*Quoted passage:*
··········

Understanding What the Machines See: State-of-the-art Computer Vision at CVPR 2024

This blog post was originally published at Qualcomm’s website. It is reprinted here with the permission of Qualcomm.

Qualcomm’s accepted papers, demos and workshops at CVPR 2024 showcase the future of generative AI and perception

The Computer Vision and Pattern Recognition Conference (CVPR) 2024 begins on Monday, June 17, and Qualcomm Technologies is excited to participate with five research papers on the main track, 11 research papers on co-located workshops, 10 demos, as well as two co-organized workshops and other events for the research community. With an acceptance rate of 25%, CVPR celebrates the best research work in the field and shows us a glimpse of what we can expect from the future of generative artificial intelligence (AI) for images and videos, XR, automotive, computational photography, robotic vision and more.

At premier conferences such as CVPR, meticulously peer-reviewed papers establish the new state of the art (SOTA) and make significant contributions to the broader community. We would like to highlight a few of Qualcomm Technologies’ accepted papers that push the boundaries of computer vision research across two areas — generative AI and perception.

The results from our Clockwork method are impressive both for image generation and for image editing tasks.

Generative AI research

Text-to-image diffusion models allow users to create high-definition visual content instantly, but at a high computational cost. The paper “Clockwork UNets for Efficient Diffusion Models” introduces a method called Clockwork Diffusion to improve the efficiency of such models. They usually employ computationally expensive UNet-based denoising operations in every generation step. However, the paper identifies that not all operations are equally relevant for the final output quality.

··········

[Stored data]
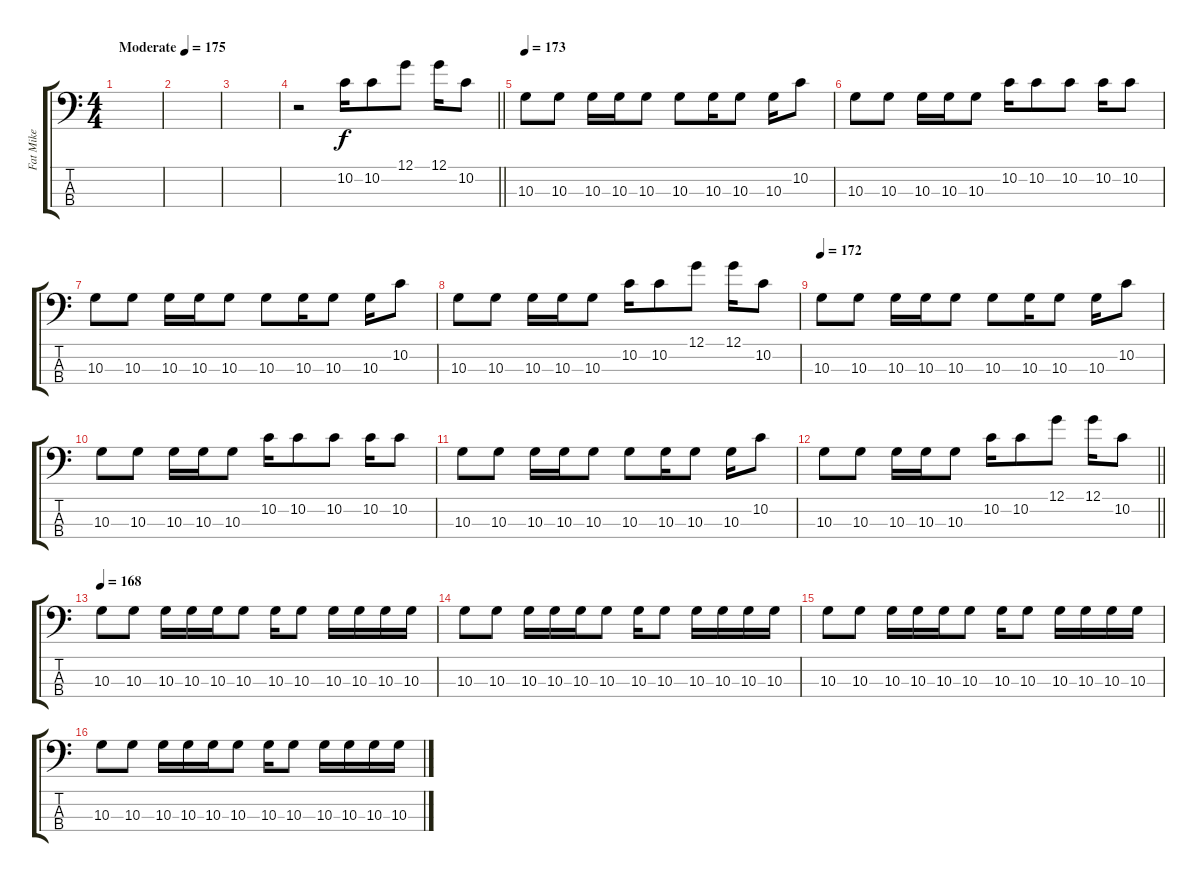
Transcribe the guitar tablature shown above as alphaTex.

\track ("Fat Mike" "Fat Mike") {instrument electricbasspick}
\staff {score tabs}
\tuning (G2 D2 A1 E1) {hide}
\ts (4 4)
\tempo (175 "Moderate")
\clef f4
\ks c
|
|
|
\barLineRight lightlight
r.2 10.2.16 10.2.8 12.1.8 12.1.16 10.2.8 |
\section ("" "")
\tempo 173
10.3.8 10.3.8 10.3.16 10.3.16 10.3.8 10.3.8 10.3.16 10.3.8 10.3.16 10.2.8 |
10.3.8 10.3.8 10.3.16 10.3.16 10.3.8 10.2.16 10.2.8 10.2.8 10.2.16 10.2.8 |
10.3.8 10.3.8 10.3.16 10.3.16 10.3.8 10.3.8 10.3.16 10.3.8 10.3.16 10.2.8 |
10.3.8 10.3.8 10.3.16 10.3.16 10.3.8 10.2.16 10.2.8 12.1.8 12.1.16 10.2.8 |
\tempo 172
10.3.8 10.3.8 10.3.16 10.3.16 10.3.8 10.3.8 10.3.16 10.3.8 10.3.16 10.2.8 |
10.3.8 10.3.8 10.3.16 10.3.16 10.3.8 10.2.16 10.2.8 10.2.8 10.2.16 10.2.8 |
10.3.8 10.3.8 10.3.16 10.3.16 10.3.8 10.3.8 10.3.16 10.3.8 10.3.16 10.2.8 |
\barLineRight lightlight
10.3.8 10.3.8 10.3.16 10.3.16 10.3.8 10.2.16 10.2.8 12.1.8 12.1.16 10.2.8 |
\section ("" "")
\tempo 168
10.3.8 10.3.8 10.3.16 10.3.16 10.3.16 10.3.8 10.3.16 10.3.8 10.3.16 10.3.16 10.3.16 10.3.16 |
10.3.8 10.3.8 10.3.16 10.3.16 10.3.16 10.3.8 10.3.16 10.3.8 10.3.16 10.3.16 10.3.16 10.3.16 |
10.3.8 10.3.8 10.3.16 10.3.16 10.3.16 10.3.8 10.3.16 10.3.8 10.3.16 10.3.16 10.3.16 10.3.16 |
10.3.8 10.3.8 10.3.16 10.3.16 10.3.16 10.3.8 10.3.16 10.3.8 10.3.16 10.3.16 10.3.16 10.3.16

··········

*Exercise directions:* Copy out the entire CVPR 2024 blog post above, word for word.

*Exercise output:*
Understanding What the Machines See: State-of-the-art Computer Vision at CVPR 2024

This blog post was originally published at Qualcomm’s website. It is reprinted here with the permission of Qualcomm.

Qualcomm’s accepted papers, demos and workshops at CVPR 2024 showcase the future of generative AI and perception

The Computer Vision and Pattern Recognition Conference (CVPR) 2024 begins on Monday, June 17, and Qualcomm Technologies is excited to participate with five research papers on the main track, 11 research papers on co-located workshops, 10 demos, as well as two co-organized workshops and other events for the research community. With an acceptance rate of 25%, CVPR celebrates the best research work in the field and shows us a glimpse of what we can expect from the future of generative artificial intelligence (AI) for images and videos, XR, automotive, computational photography, robotic vision and more.

At premier conferences such as CVPR, meticulously peer-reviewed papers establish the new state of the art (SOTA) and make significant contributions to the broader community. We would like to highlight a few of Qualcomm Technologies’ accepted papers that push the boundaries of computer vision research across two areas — generative AI and perception.

The results from our Clockwork method are impressive both for image generation and for image editing tasks.

Generative AI research

Text-to-image diffusion models allow users to create high-definition visual content instantly, but at a high computational cost. The paper “Clockwork UNets for Efficient Diffusion Models” introduces a method called Clockwork Diffusion to improve the efficiency of such models. They usually employ computationally expensive UNet-based denoising operations in every generation step. However, the paper identifies that not all operations are equally relevant for the final output quality.